Translate this sentence from the shelter dog text below into Spanish: "Then I found a quiet, shady spot and sat down with a paperback book, keeping a good hold on his leash but otherwise ignoring him."

Text passage:
>>>

He was content to calmly watch other dogs and people.

I also added a gentle voice correction and a negative reinforcement when he tried to grab my hands.  I responded to his attempts with a sharp “Eh!”, stopped interacting with him and put my hands behind my back.  If he persisted, I would stand, cross my arms and turn my back for a few moments.  This, coupled with offering him an alternative (the tug toy) allowed me to put on his harness and leash.  (Note:  In general, I do not encourage people to correct shelter dogs’ problem behaviors.  Not only can this have the wrong effect on fearful dogs, it can also add to the overall stress they feel just by being in a shelter.   However, after getting to know Sonny, I felt that he was not fearful of people and would accept a correction, if it was followed with positive reinforcement of the appropriate behavior – in this case, redirecting to a tug toy.)

Secondly, I drastically reduced the excitement level of our time together.  Instead of taking him to a play area full of toys, I took him on a walk and let him set the pace and destinations.  I let him sniff anything that he wanted to, examine anything that was safe, and let him decide what was interesting to him.  Then I found a quiet, shady spot and sat down with a paperback book, keeping a good hold on his leash but otherwise ignoring him.

After a few minutes, I felt him lay down on my feet.  He was relaxed, soft-eyed, and simply taking in the sights, sounds and smells around us.  After a few minutes, I reached down and touched him on the side of his face, and his only reaction was to lean in for a pet.  After a while, other people and other dogs came into view, and his only reaction was to be interested in watching them.  When I brought him back to his run after an hour, he was calm and relaxed.  He became somewhat aroused and mouthy when I was removing his harness, however I attribute that to the treats that his handlers had been bribing him with during this process.   In the picture, there are several people and dogs out of frame, but he was maintaining a calm and interested demeanor, well within his ability to control his reactions.

All in all, I’m pretty sure that Sonny doesn’t need any formal desensitization to reduce his biting behavior.  Instead, he needs to have his overall stress level reduced and have calmer interactions with people.   Coupled with differential reinforcement – in this case, encouraging him to interact with people by playing tug with an approved toy, we should be able to reduce his problematic mouthiness.  I recommended that his handlers reduce the number of treats offered while handling him, reduce his playtime for a while, and concentrate on quiet walks and quiet sessions outdoors.    We need to help him find his “off switch” so that he can calmly interact with potential adopters and cope with the stressors he encounters.

Shelter dogs with extreme anxieties

In recent months, I’ve been seeing a lot of dogs come into the shelter with extreme anxiety and symptoms of neophobia.  These dogs have been fearful of new people, new places and new experiences to the point that they will not willingly leave their runs to go for walks with volunteers.  The dogs have each been completely shut down and either actively or passively avoiding contact with every human that cares for them or walks by.  I’ve had cases of dogs that were extremely reluctant to leave their kennels, avoiding contact with new people, or refusing to go for any distance on walks and constantly trying to return to their “safe space” inside the shelter.

There is no consistent background for these dogs.  Some of these dogs were surrendered and some were transported from other shelters, and their histories are often incomplete.  That said, I must wonder whether this is related to the pandemic:  they had limited experiences, socialization and contact with people because their owners were pretty much housebound.  In any case, they’re here now and we have to help them get past their stress and anxiety.  And it is incumbent on us to do accomplish in a way that reduces their overall stress and increases their interactions with potential adopters.

<<<

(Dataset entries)
>>>

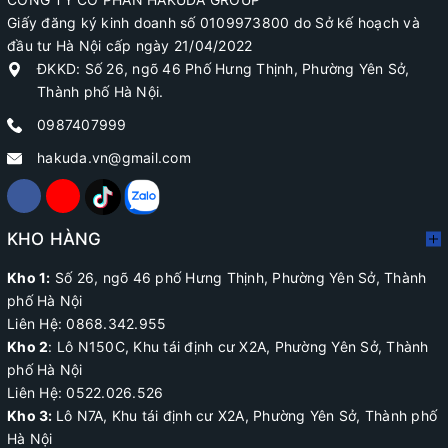
Giấy đăng ký kinh doanh số 0109973800 do Sở kế hoạch và
đầu tư Hà Nội cấp ngày 21/04/2022
ĐKKD: Số 26, ngõ 46 Phố Hưng Thịnh, Phường Yên Sở,
Thành phố Hà Nội.
0987407999
hakuda.vn@gmail.com
KHO HÀNG
Kho 1:
Số 26, ngõ 46 phố Hưng Thịnh, Phường Yên Sở, Thành
phố Hà Nội
Liên Hệ: 0868.342.955
Kho 2
:
Lô N150C, Khu tái định cư X2A
, Phường Yên Sở, Thành
phố Hà Nội
Liên Hệ:
0522.026.526
Kho 3:
Lô N7A, Khu tái định cư X2A, Phường Yên Sở, Thành phố
Hà Nội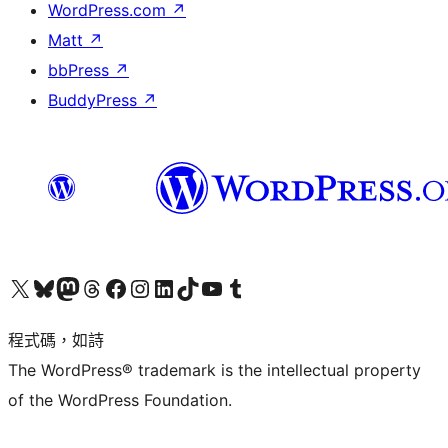
WordPress.com
↗
Matt
↗
bbPress
↗
BuddyPress
↗
查看我們的 X (之前的 Twitter) 帳號
造訪我們的 Bluesky 帳號
造訪我們的 Mastodon 帳號
造訪我們的 Threads 帳號
造訪我們的 Facebook 粉絲專頁
Visit our Instagram account
Visit our LinkedIn account
造訪我們的 TikTok 帳號
Visit our YouTube channel
造訪我們的 Tumblr 帳號
程式碼，如詩
The WordPress® trademark is the intellectual property
of the WordPress Foundation.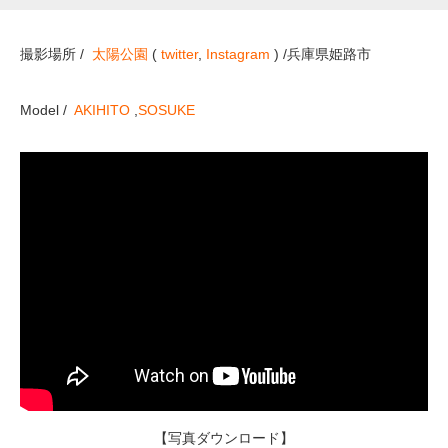
撮影場所 /
太陽公園
(
twitter
,
Instagram
) /兵庫県姫路市
Model /
AKIHITO
,
SOSUKE
【写真ダウンロード】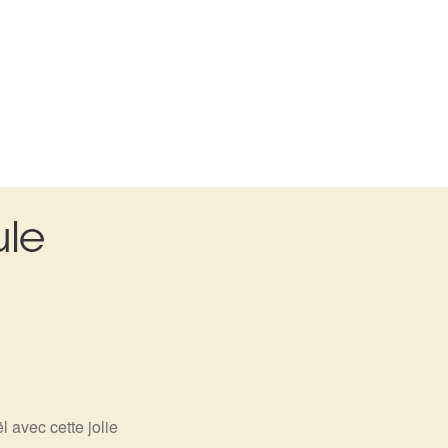
ule
 avec cette jolie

<<<

Task solution: Luego encontré un lugar tranquilo y con sombra y me senté con un libro de bolsillo, sujetando bien su correa pero, por lo demás, ignorándolo.